DETCurve(true_scores, false_scores)

#plt.show()

## Plotagem de histograma

In [None]:

plt.figure()

plt.rcParams["figure.figsize"] = (10,8) 


minbin, maxbin = 0.0,1.0
bins = np.linspace(minbin, maxbin, 50)

kwargs = dict(histtype='stepfilled', alpha=0.3, density=True, bins=bins, ec="k")

plt.hist(true_scores,label='true', **kwargs)
plt.hist(false_scores,label='false', **kwargs)
plt.legend(loc='upper left')
plt.title('Distances')

plt.show()


In [None]:
in_length = 3 # seconds  by default, the model takes inputs of 3 seconds with no overlap

plt.rcParams["figure.figsize"] = (10,8) # set size of the figures
fontsize = 12 # set figures font size

In [None]:
fig, ax = plt.subplots()

taggram = results[0]['taggram']
tags = results[0]['tags']

# title
ax.title.set_text('Taggram')
ax.title.set_fontsize(fontsize)

# x-axis title
ax.set_xlabel('(seconds)', fontsize=fontsize)

# y-axis
y_pos = np.arange(len(tags))
ax.set_yticks(y_pos)
ax.set_yticklabels(tags, fontsize=fontsize-1)

# x-axis
x_pos = np.arange(taggram.shape[0])
x_label = np.arange(in_length/2, in_length*taggram.shape[0], 3)
ax.set_xticks(x_pos)
ax.set_xticklabels(x_label, fontsize=fontsize)

# depict taggram
ax.imshow(taggram.T, interpolation=None, aspect="auto")
plt.show()

----------------------------------
### How did we compute the top3 tags?

Note that the Taggram can be interpreted as the temporal evolution of the tags likelihood.

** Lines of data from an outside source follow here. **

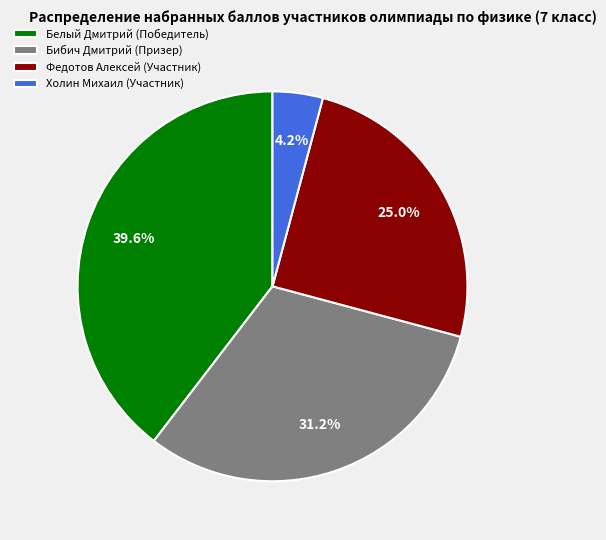

True or false: Белый Дмитрий (Победитель) accounts for 40% of the total.

True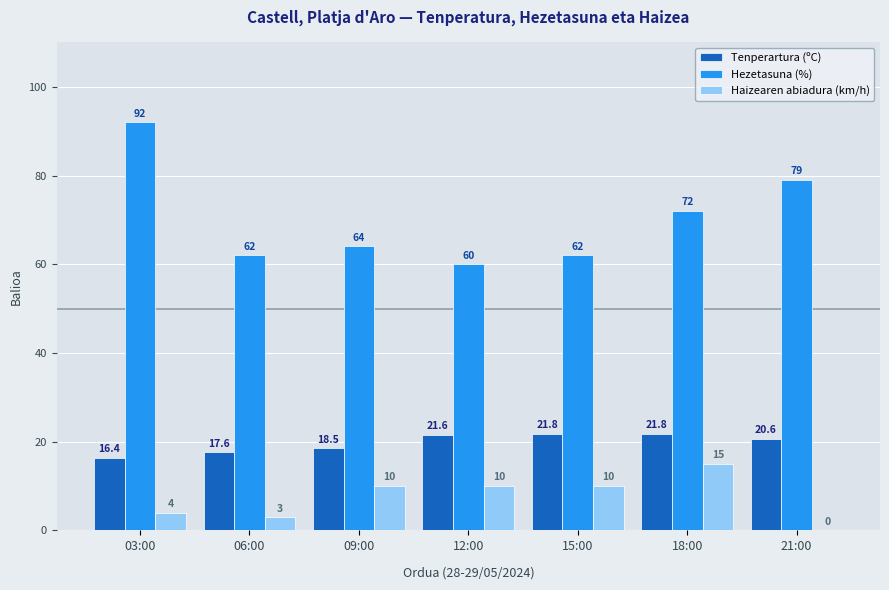

Between 03:00 and 12:00, which series saw the biggest shift?

Hezetasuna (%)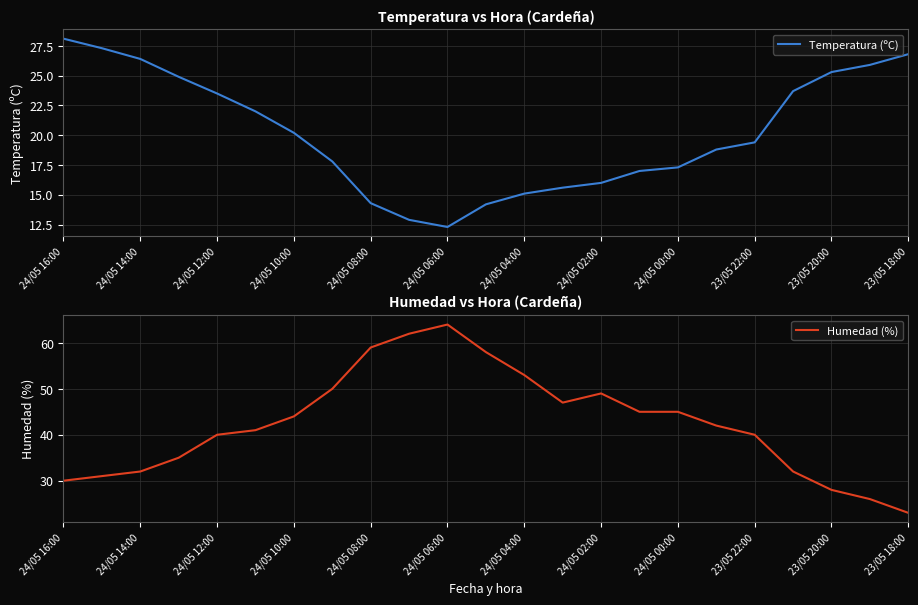

Where does the Temperatura (ºC) series first go above 19?

24/05 16:00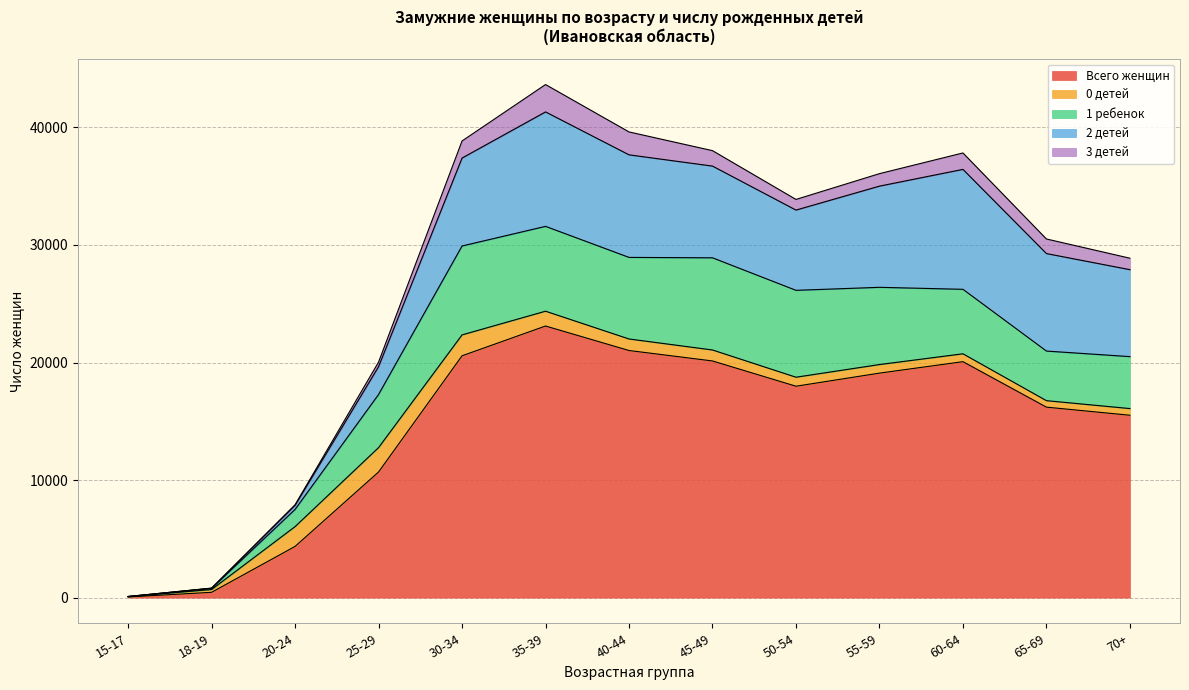

Between 65-69 and 40-44, which is larger?

40-44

From the Taggram, we can compute the **song-level tags likelihood** by simply averaging through time:

In [None]:
tags_likelihood_mean = np.mean(taggram, axis=0) # averaging the Taggram through time 

This song-level tags likelihood has the following shape:

In [None]:
fig, ax = plt.subplots()

# title
ax.title.set_text('Tags likelihood (mean of the taggram)')
ax.title.set_fontsize(fontsize)

# y-axis title
ax.set_ylabel('(likelihood)', fontsize=fontsize)

# y-axis
ax.set_ylim((0, 1))
ax.tick_params(axis="y", labelsize=fontsize)

# x-axis
ax.tick_params(axis="x", labelsize=fontsize-1)
pos = np.arange(len(tags))
ax.set_xticks(pos)
ax.set_xticklabels(tags, rotation=90)

# depict song-level tags likelihood
ax.bar(pos, tags_likelihood_mean)
plt.show()

From the above tags likelihood, the `top_tag()` function computes the **top3** tags.